During the Civil War, President Abraham Lincoln signed the Emancipation Proclamation in 1863.
It freed enslaved persons in the southern states that were still fighting. In 1865, the 13th Amendment to the Constitution was passed. It ended slavery in the rest of the country. The 14th Amendment in 1868 gave citizenship to African Americans. And the 15th Amendment in 1870 gave African American men the right to vote. The Civil Rights Act of 1875 said African Americans could not be kept out of public places like hotels and theaters. For a while, these laws helped. But they were ignored more and more. Segregation became the unwritten law of the land.

▲ How did owners explain their inhuman treatment of enslaved persons? They told themselves slaves were not as human as they were. The idea of white supremacy wasn’t real in any way. But it became the reason for segregation after the Civil War.

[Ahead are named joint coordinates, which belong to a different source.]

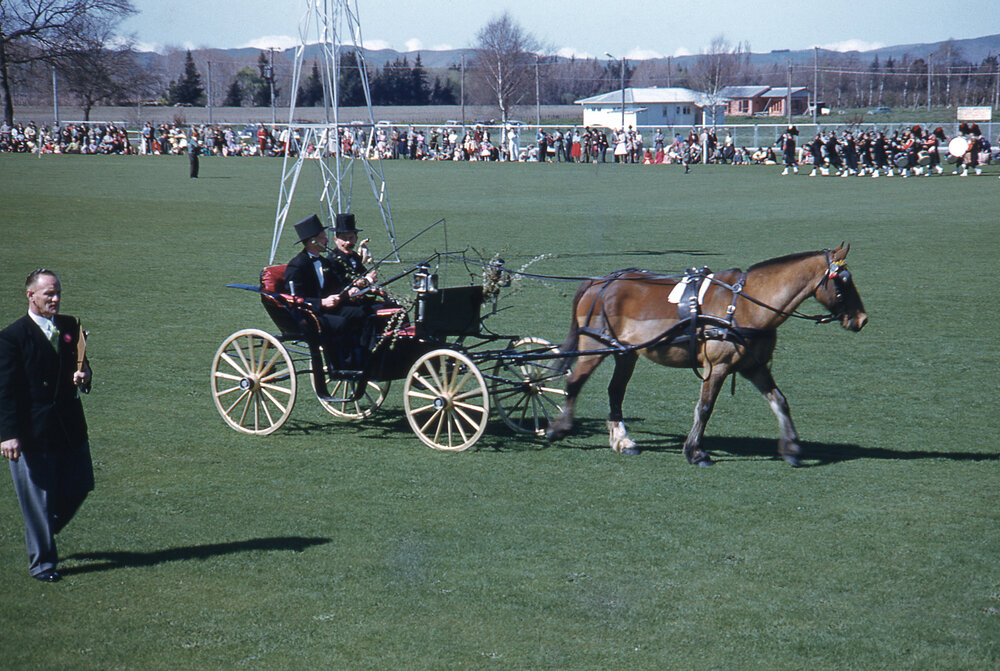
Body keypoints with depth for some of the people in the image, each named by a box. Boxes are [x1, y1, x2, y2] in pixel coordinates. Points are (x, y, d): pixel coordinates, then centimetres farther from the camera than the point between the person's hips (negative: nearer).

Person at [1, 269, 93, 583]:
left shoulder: (69, 327, 9)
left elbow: (81, 366, 20)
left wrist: (83, 376, -6)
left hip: (70, 426, 6)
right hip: (32, 433, -6)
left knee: (78, 487, 10)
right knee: (39, 499, 1)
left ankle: (42, 535, 36)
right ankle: (42, 562, 15)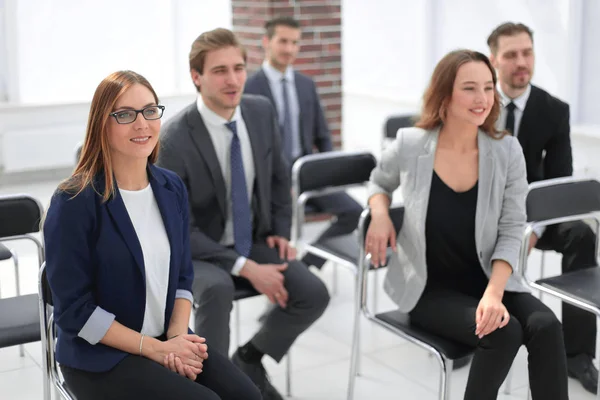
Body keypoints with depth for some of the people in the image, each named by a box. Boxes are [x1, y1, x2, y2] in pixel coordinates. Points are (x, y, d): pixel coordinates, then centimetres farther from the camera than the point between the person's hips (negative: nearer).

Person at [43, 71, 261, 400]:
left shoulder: (172, 188, 5)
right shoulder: (74, 202, -13)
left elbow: (182, 277, 10)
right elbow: (74, 310, -13)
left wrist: (177, 335, -8)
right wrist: (154, 348, -16)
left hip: (168, 340, 5)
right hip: (98, 356, -5)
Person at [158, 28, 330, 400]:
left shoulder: (262, 111, -6)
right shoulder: (175, 140, -23)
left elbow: (279, 177, 11)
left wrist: (280, 233, -1)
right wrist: (245, 268, -26)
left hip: (256, 242, 5)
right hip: (200, 251, -5)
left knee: (314, 294, -15)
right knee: (218, 289, -38)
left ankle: (249, 360, 10)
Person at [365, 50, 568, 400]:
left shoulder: (507, 151, -8)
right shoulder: (410, 146, -11)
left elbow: (511, 232, -6)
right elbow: (380, 181, 12)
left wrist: (494, 293, -21)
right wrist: (380, 216, -10)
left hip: (489, 280, 2)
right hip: (430, 287, -2)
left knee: (546, 327, -26)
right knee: (503, 332, -27)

The time after the Civil War is called Reconstruction. Federal troops took over the South to protect the rights of freed enslaved persons. From Reconstruction until 1901, things got better. Black voters and their supporters sent 22 African Americans to the U.S. Congress. Some had successful businesses and farms. But the government gave them no financial help. Without that, most couldn’t make a good living. Here are freed slaves studying at a Freedman’s School in Charleston, South Carolina. ▼

◀ By 1877, U.S. government troops had left the South. After that, former slave owners ruled free African Americans. Southern states passed what became known as Jim Crow laws. These laws supported segregation. They took away African Americans’ right to vote. The name “Jim Crow” probably came from a song-and-dance routine done by a white singer in black face paint. It made fun of African Americans.

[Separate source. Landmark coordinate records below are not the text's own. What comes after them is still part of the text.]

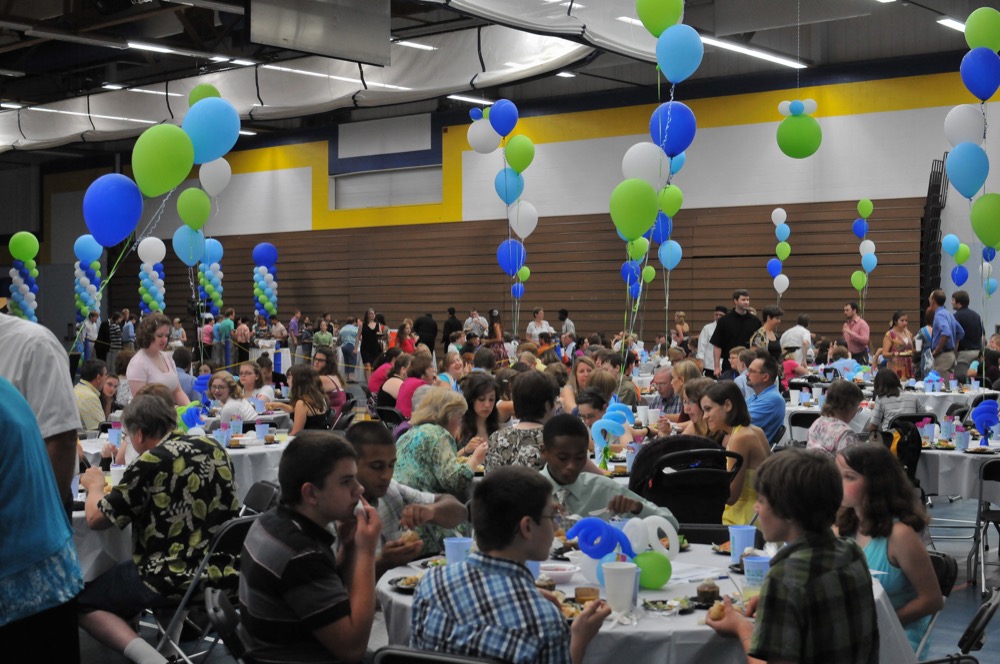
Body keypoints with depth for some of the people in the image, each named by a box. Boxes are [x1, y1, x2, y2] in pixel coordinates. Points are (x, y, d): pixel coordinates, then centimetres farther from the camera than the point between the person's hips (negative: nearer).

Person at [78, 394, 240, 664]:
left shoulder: (151, 463, -14)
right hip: (224, 569, 8)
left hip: (176, 578, -8)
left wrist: (95, 485, 13)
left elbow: (96, 519, -7)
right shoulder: (214, 449, 5)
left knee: (82, 603, 10)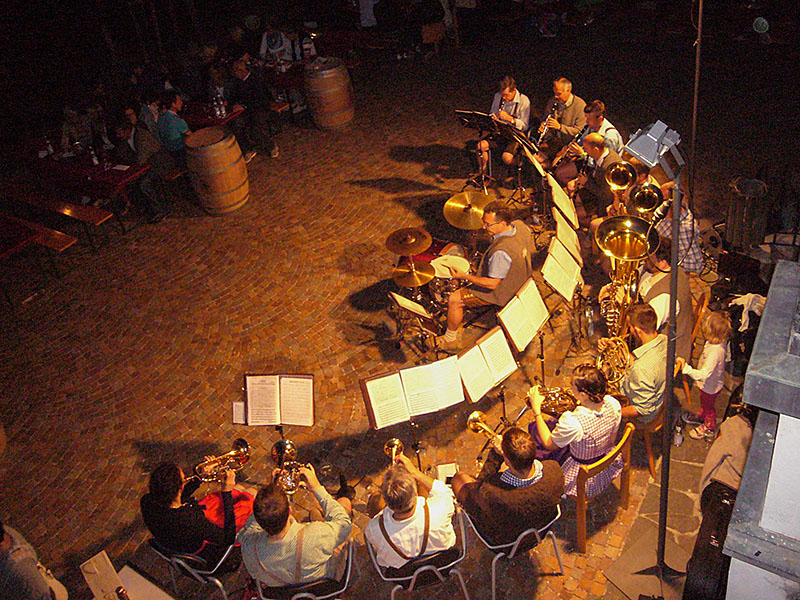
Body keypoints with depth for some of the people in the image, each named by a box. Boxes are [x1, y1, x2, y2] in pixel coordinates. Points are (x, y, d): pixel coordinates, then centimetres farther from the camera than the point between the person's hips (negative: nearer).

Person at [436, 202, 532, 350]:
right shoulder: (520, 225, -16)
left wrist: (464, 276, -22)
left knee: (454, 300, 0)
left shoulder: (501, 251, -40)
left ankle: (450, 339, 20)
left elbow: (492, 284, -30)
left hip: (501, 293, -9)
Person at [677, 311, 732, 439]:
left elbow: (703, 375, -45)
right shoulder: (721, 342, -17)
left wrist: (686, 367, -46)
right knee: (704, 403, 34)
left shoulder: (715, 352, -45)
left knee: (709, 406, 21)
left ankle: (709, 428, 47)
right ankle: (701, 417, 61)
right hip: (709, 383, 8)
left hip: (710, 386, -8)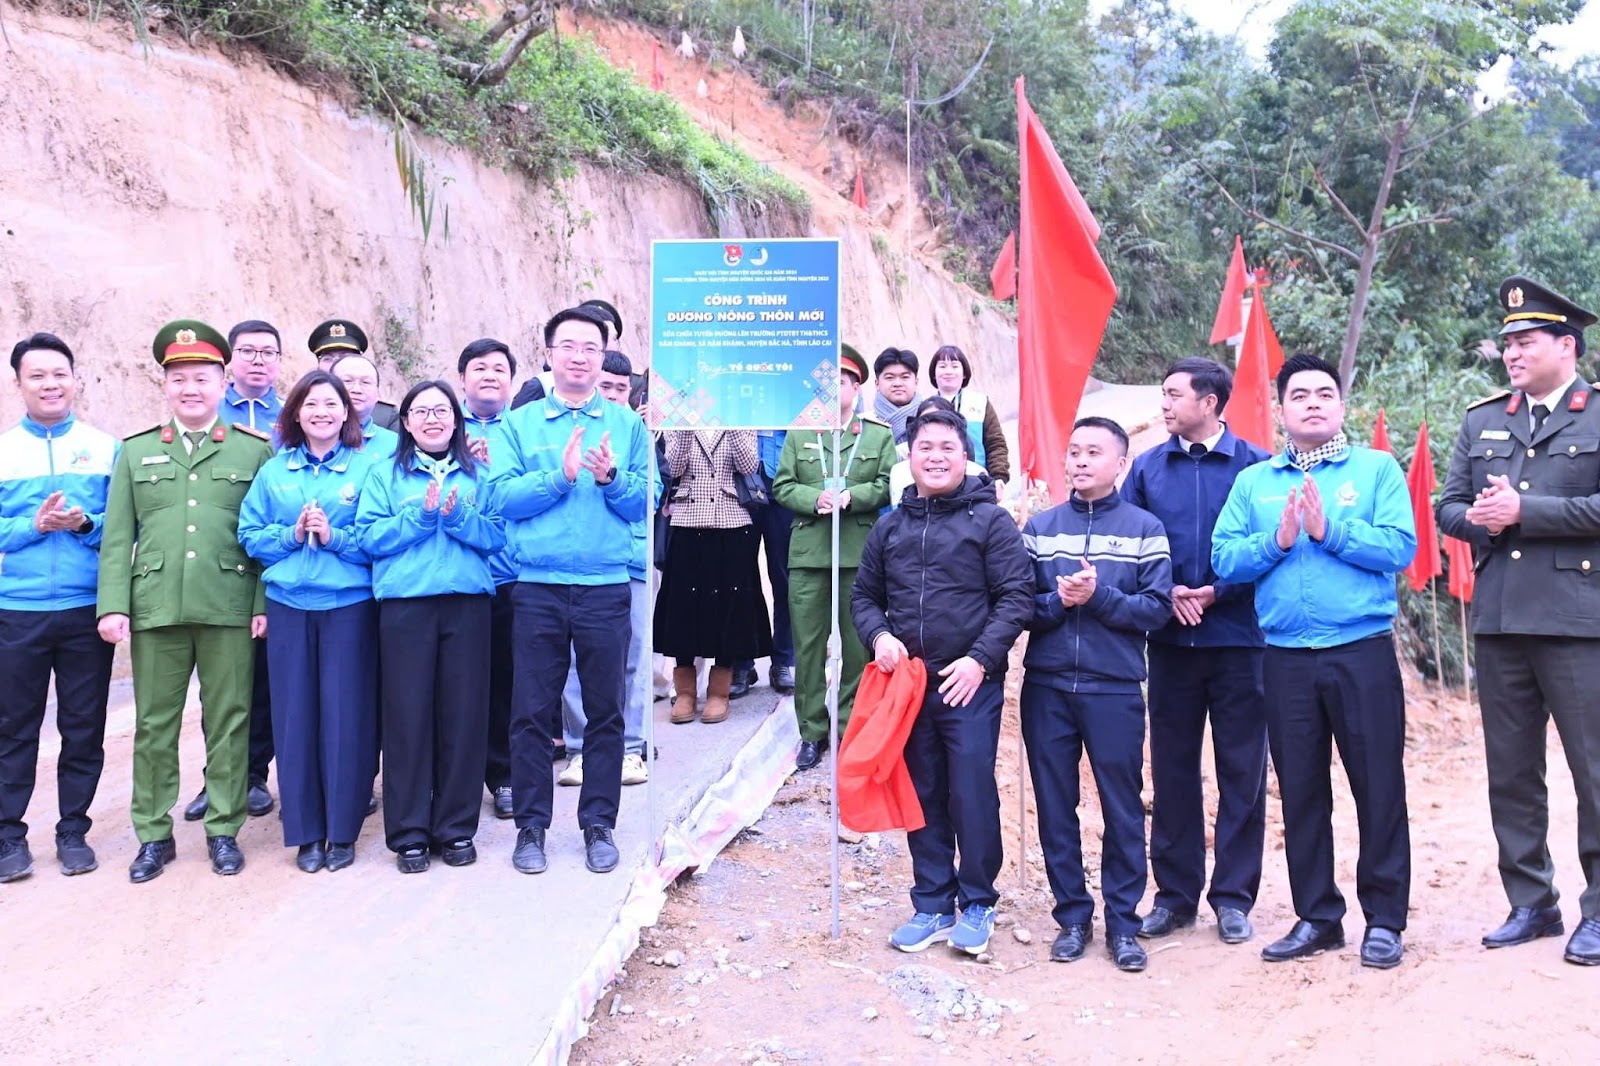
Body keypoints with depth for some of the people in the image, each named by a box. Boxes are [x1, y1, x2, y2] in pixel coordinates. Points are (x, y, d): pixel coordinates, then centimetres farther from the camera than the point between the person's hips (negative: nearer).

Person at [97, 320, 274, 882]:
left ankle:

After the Civil War, mobs of white supremacists attacked African Americans. Some lied about African Americans committing crimes and lynched, or killed, them. Racial terrorist groups still exist. One is the Ku Klux Klan. The Klan was behind killings and bombings during the civil rights era. ▶


▲ Two famous African American leaders had very different ideas about segregation. Booker T. Washington (1856–1915), above left, was born into slavery. He started Tuskegee University in Alabama. He thought African Americans should go along with segregation. They should make the best of their place in society. W.E.B. DuBois (1868–1963), above right, was born in the North. He thought African Americans should demand equality in all parts of life. He was one of the people who formed the National Association for the Advancement of Colored People. That was in 1909. The NAACP was one of the first civil rights organizations.

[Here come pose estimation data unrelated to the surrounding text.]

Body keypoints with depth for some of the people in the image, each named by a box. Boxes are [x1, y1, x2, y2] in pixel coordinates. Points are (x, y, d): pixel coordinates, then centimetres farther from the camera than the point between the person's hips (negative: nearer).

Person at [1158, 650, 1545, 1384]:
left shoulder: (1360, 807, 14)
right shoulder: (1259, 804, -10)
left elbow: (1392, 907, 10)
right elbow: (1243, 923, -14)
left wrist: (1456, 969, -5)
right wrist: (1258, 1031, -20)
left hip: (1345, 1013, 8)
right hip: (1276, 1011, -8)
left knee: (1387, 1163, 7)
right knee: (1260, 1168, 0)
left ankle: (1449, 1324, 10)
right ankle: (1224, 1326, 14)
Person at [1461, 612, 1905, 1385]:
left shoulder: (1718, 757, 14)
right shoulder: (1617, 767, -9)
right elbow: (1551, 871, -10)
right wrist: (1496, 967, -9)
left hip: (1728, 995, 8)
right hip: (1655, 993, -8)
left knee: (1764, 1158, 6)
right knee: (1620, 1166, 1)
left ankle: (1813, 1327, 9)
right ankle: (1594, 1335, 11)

▲ Over the years, many African Americans went North to find work. Most ended up in crowded city neighborhoods. They had low-paying jobs and no way to get ahead. Segregation wasn’t the law in the North, but it was common. Whites who bought homes were sometimes made to promise they would not resell their homes to blacks. Segregated housing meant that churches, schools, and other places were also separate. Sometimes African Americans were not allowed to have certain jobs. They also weren’t let into restaurants and other public places.